- **GOAL OF THE EXERCISE**
Update the data below by replacing every occurrence of "Tren Madrid" with "Tren Barcelona", keeping all other text unchanged.

- **DATASET RECORDS**
________________________________________

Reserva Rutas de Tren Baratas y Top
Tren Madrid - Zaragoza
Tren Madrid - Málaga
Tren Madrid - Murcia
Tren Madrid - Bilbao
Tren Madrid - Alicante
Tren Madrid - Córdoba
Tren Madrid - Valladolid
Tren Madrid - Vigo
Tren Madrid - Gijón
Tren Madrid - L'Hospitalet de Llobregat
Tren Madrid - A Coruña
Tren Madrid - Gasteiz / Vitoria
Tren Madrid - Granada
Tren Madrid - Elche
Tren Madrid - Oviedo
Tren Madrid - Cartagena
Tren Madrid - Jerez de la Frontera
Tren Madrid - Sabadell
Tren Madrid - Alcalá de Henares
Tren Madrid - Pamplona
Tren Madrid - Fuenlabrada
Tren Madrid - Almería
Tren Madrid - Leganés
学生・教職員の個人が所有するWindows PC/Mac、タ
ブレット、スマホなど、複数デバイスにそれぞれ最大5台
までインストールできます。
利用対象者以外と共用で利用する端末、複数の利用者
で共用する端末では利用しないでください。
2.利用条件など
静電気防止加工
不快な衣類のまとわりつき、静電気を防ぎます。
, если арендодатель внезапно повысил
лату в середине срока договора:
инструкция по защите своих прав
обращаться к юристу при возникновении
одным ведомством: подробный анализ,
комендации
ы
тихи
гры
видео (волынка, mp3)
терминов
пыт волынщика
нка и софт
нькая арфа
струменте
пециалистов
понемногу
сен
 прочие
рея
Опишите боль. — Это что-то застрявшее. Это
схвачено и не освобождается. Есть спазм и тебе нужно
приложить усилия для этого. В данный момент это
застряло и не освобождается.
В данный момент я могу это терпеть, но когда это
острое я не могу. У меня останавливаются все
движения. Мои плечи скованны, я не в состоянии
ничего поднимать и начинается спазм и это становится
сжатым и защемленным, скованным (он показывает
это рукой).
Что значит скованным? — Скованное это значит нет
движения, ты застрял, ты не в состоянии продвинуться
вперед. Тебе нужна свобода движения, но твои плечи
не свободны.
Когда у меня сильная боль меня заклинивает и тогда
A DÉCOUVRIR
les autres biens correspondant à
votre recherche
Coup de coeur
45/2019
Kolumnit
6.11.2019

________________________________________

- **TASK RESULT**
Reserva Rutas de Tren Baratas y Top
Tren Barcelona - Zaragoza
Tren Barcelona - Málaga
Tren Barcelona - Murcia
Tren Barcelona - Bilbao
Tren Barcelona - Alicante
Tren Barcelona - Córdoba
Tren Barcelona - Valladolid
Tren Barcelona - Vigo
Tren Barcelona - Gijón
Tren Barcelona - L'Hospitalet de Llobregat
Tren Barcelona - A Coruña
Tren Barcelona - Gasteiz / Vitoria
Tren Barcelona - Granada
Tren Barcelona - Elche
Tren Barcelona - Oviedo
Tren Barcelona - Cartagena
Tren Barcelona - Jerez de la Frontera
Tren Barcelona - Sabadell
Tren Barcelona - Alcalá de Henares
Tren Barcelona - Pamplona
Tren Barcelona - Fuenlabrada
Tren Barcelona - Almería
Tren Barcelona - Leganés
学生・教職員の個人が所有するWindows PC/Mac、タ
ブレット、スマホなど、複数デバイスにそれぞれ最大5台
までインストールできます。
利用対象者以外と共用で利用する端末、複数の利用者
で共用する端末では利用しないでください。
2.利用条件など
静電気防止加工
不快な衣類のまとわりつき、静電気を防ぎます。
, если арендодатель внезапно повысил
лату в середине срока договора:
инструкция по защите своих прав
обращаться к юристу при возникновении
одным ведомством: подробный анализ,
комендации
ы
тихи
гры
видео (волынка, mp3)
терминов
пыт волынщика
нка и софт
нькая арфа
струменте
пециалистов
понемногу
сен
 прочие
рея
Опишите боль. — Это что-то застрявшее. Это
схвачено и не освобождается. Есть спазм и тебе нужно
приложить усилия для этого. В данный момент это
застряло и не освобождается.
В данный момент я могу это терпеть, но когда это
острое я не могу. У меня останавливаются все
движения. Мои плечи скованны, я не в состоянии
ничего поднимать и начинается спазм и это становится
сжатым и защемленным, скованным (он показывает
это рукой).
Что значит скованным? — Скованное это значит нет
движения, ты застрял, ты не в состоянии продвинуться
вперед. Тебе нужна свобода движения, но твои плечи
не свободны.
Когда у меня сильная боль меня заклинивает и тогда
A DÉCOUVRIR
les autres biens correspondant à
votre recherche
Coup de coeur
45/2019
Kolumnit
6.11.2019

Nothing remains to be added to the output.